Die tägliche Dienstzeit der Wasserwacht beginnt und endet übrigens nicht mit der Badezeit, wie mancher denken mag, weil der Aussichtsturm dann nicht besetzt ist und die rot-gelben Begrenzungsfahnen der Badezone nicht im Sand stecken, im Gegenteil: »Die meisten Unfälle passieren eigentlich außerhalb der Badezeit«, weiß Jonny Mählmann. Die »Badezeit«, die in der Regel zwei Stunden vor dem Hochwasser beginnt und mit dem Beginn des ablaufenden Wassers endet, ist von der Gemeinde Wangerooge vorgegeben. Die Ferngläser der Wasserwacht sind von der Wachstation aus aber auch außerhalb dieser Zeit aufs Meer gerichtet. »Am gefährlichsten sind in dieser Zeit die Steinbuhnen, die sich ins Meer erstrecken«, erklärt der Wachleiter. »Wer beim Schwimmen da rauf gerät, holt sich meist schwere Abschürfungen und Verletzungen, die dann von uns versorgt werden müssen.«

Gefährlich ist natürlich auch der unberechenbare Sog, den der Wechsel von Ebbe und Flut mit sich bringt, denn die Strömungsgeschwindigkeit des Wassers beträgt schließlich zwischen einem und fünf Stundenkilometern. »Wir haben dabei am Strand von Wangerooge noch einigermaßen Glück«, sagt Jonny Mählmann und streicht sich über seinen leuchtend roten Seemannsbart. »Die Strömung verläuft hier grundsätzlich in einer Ost-West-, beziehungsweise West-Ost-Richtung, das heißt, man wird hier nicht so leicht auf das offene Meer hinaus gezogen, sondern eher seitwärts abgetrieben. Trotzdem ist es dann selbst für erfahrene und gute Schwimmerinnen und Schwimmer oft nicht leicht, wieder zum Strand zurück zu kommen.« Auf die Frage, was passiert, wenn doch einmal jemand mit seiner Luftmatratze weiter hinaus getrieben wird, antwortet Mählmann gelassen: »Dann haben wir in Minutenschnelle unser Schlauchboot auf dem Wasser.«

Bei dem »Schlauchboot« handelt es sich natürlich nicht um ein »knallrotes Gummiboot«, in dem seinerzeit Wencke Myhre gepaddelt ist, sondern um ein echtes Profi-Fahrzeug mit einem starken Außenborder, für das es einen Bootsführerschein abzulegen gilt. Und damit nicht genug: Außerhalb der Badezeiten werden auch erfahrene Bootsführer der Wasserwacht mit den Gegebenheiten von Wind und Wellen der Nordsee vor Wangerooge vertraut gemacht, wenn diese bisher überwiegend auf Binnenseen im Einsatz waren. Ebenso gehören regelmäßige »Mann über Bord«-Übungen zur Routine der Einsatzkräfte, um das Zusammenspiel von Besatzung und Technik in Fleisch und Blut übergehen zu lassen.

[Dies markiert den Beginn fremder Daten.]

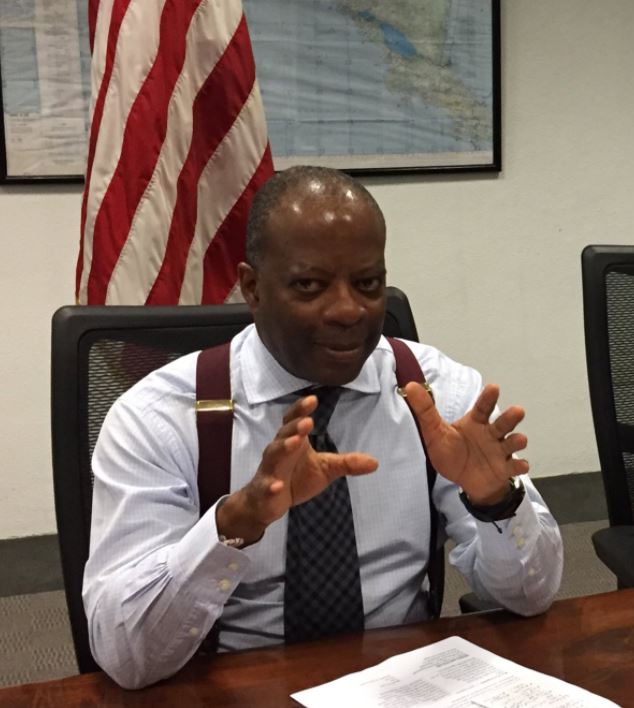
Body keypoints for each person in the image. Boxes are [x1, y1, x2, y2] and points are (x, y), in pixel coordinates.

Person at [83, 167, 563, 689]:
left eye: (368, 284)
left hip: (402, 685)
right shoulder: (160, 417)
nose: (346, 310)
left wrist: (495, 501)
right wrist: (232, 526)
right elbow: (127, 657)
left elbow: (530, 597)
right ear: (252, 287)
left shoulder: (437, 393)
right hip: (233, 687)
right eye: (309, 286)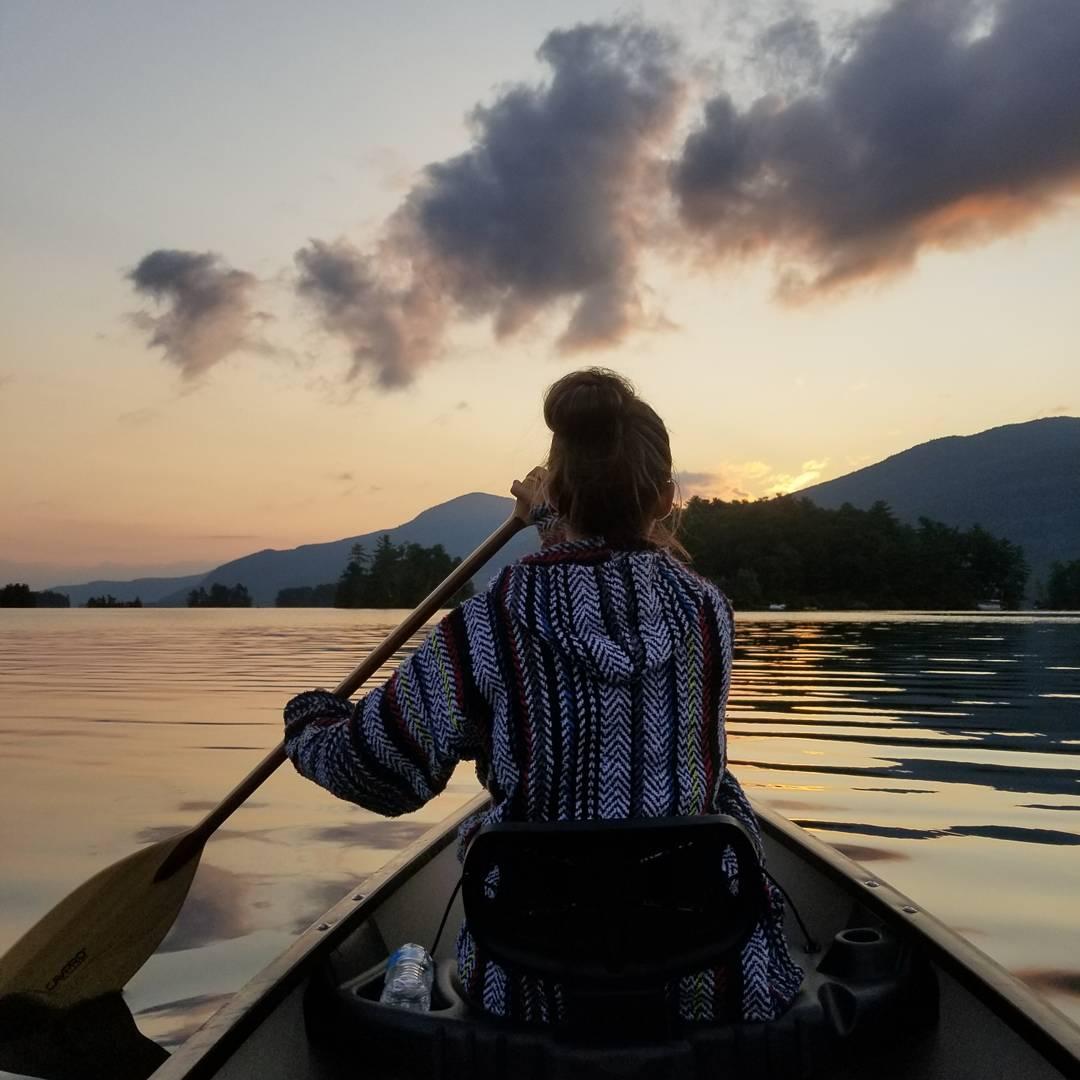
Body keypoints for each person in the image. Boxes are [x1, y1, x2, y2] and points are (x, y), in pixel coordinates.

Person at [283, 367, 802, 1024]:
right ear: (667, 495)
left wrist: (310, 722)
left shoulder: (490, 623)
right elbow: (603, 566)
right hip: (702, 969)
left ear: (558, 487)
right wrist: (552, 518)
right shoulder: (709, 616)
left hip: (529, 982)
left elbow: (383, 775)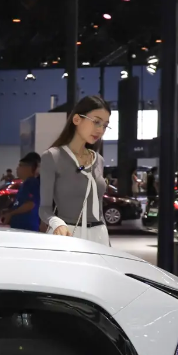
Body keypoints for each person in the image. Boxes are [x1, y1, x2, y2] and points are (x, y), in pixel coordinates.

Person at [39, 95, 111, 245]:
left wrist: (107, 242)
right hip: (67, 234)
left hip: (99, 235)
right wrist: (56, 223)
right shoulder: (52, 157)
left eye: (105, 125)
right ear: (77, 119)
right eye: (96, 122)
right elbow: (44, 209)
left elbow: (98, 209)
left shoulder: (99, 160)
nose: (100, 130)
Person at [0, 153, 42, 231]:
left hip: (27, 228)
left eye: (20, 165)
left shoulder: (31, 183)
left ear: (28, 168)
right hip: (20, 227)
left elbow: (30, 204)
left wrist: (11, 214)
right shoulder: (25, 184)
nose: (17, 168)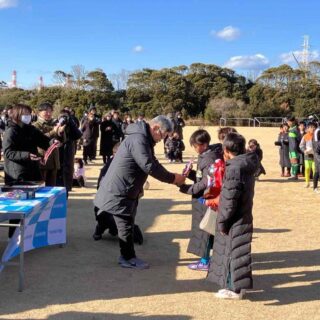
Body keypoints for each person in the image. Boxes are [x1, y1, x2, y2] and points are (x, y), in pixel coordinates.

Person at [94, 115, 186, 269]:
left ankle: (127, 255)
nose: (161, 139)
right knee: (125, 223)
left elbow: (152, 162)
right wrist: (173, 178)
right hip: (120, 188)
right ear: (155, 128)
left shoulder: (143, 139)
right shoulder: (139, 139)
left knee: (126, 222)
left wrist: (172, 177)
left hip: (127, 188)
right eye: (162, 135)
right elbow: (149, 165)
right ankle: (128, 257)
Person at [207, 133, 258, 300]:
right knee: (240, 253)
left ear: (227, 150)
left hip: (235, 218)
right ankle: (238, 287)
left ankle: (234, 288)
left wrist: (222, 222)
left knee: (233, 254)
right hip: (244, 214)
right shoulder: (247, 163)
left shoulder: (234, 168)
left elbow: (229, 200)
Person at [2, 104, 52, 238]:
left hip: (33, 170)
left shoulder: (31, 129)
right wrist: (26, 155)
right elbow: (7, 152)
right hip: (17, 174)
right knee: (19, 207)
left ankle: (29, 235)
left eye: (29, 113)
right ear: (17, 115)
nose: (28, 116)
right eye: (25, 114)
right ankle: (13, 238)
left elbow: (43, 141)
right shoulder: (11, 131)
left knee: (33, 204)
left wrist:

Tragische Fälle im Rettungsdienst gibt es dank der Aufmerksamkeit der Freiwilligen vor Ort auf Wangerooge glücklicherweise äußerst selten: »Den letzten bekannten Todesfall hier auf Wangerooge gab es vor gut zehn Jahren, als noch die DLRG im Einsatz war«, erzählt Jonny Mählmann. »Das war aber kein Schwimmunfall. Damals erlitt ein Mann weiter draußen im Wasser einen Herzinfarkt, da konnten auch die Kameraden nicht mehr helfen.«

Nach diesen düsteren Erinnerungen hellt sich die Miene des erfahrenen Wachleiters wieder auf, als er nach weiteren häufigen Einsatzfällen seiner Station gefragt wird. Lachend antwortet er: »Am Strand verloren gegangene Kinder. Wenn sich ein Kind am Strand verlaufen hat und seine Eltern sucht, dann kümmern wir uns auch darum.« Das ist der Rettungsschwimmeralltag auf Wangerooge – lange nicht so reißerisch wie damals bei »Baywatch«, aber nicht weniger professionell und spannend.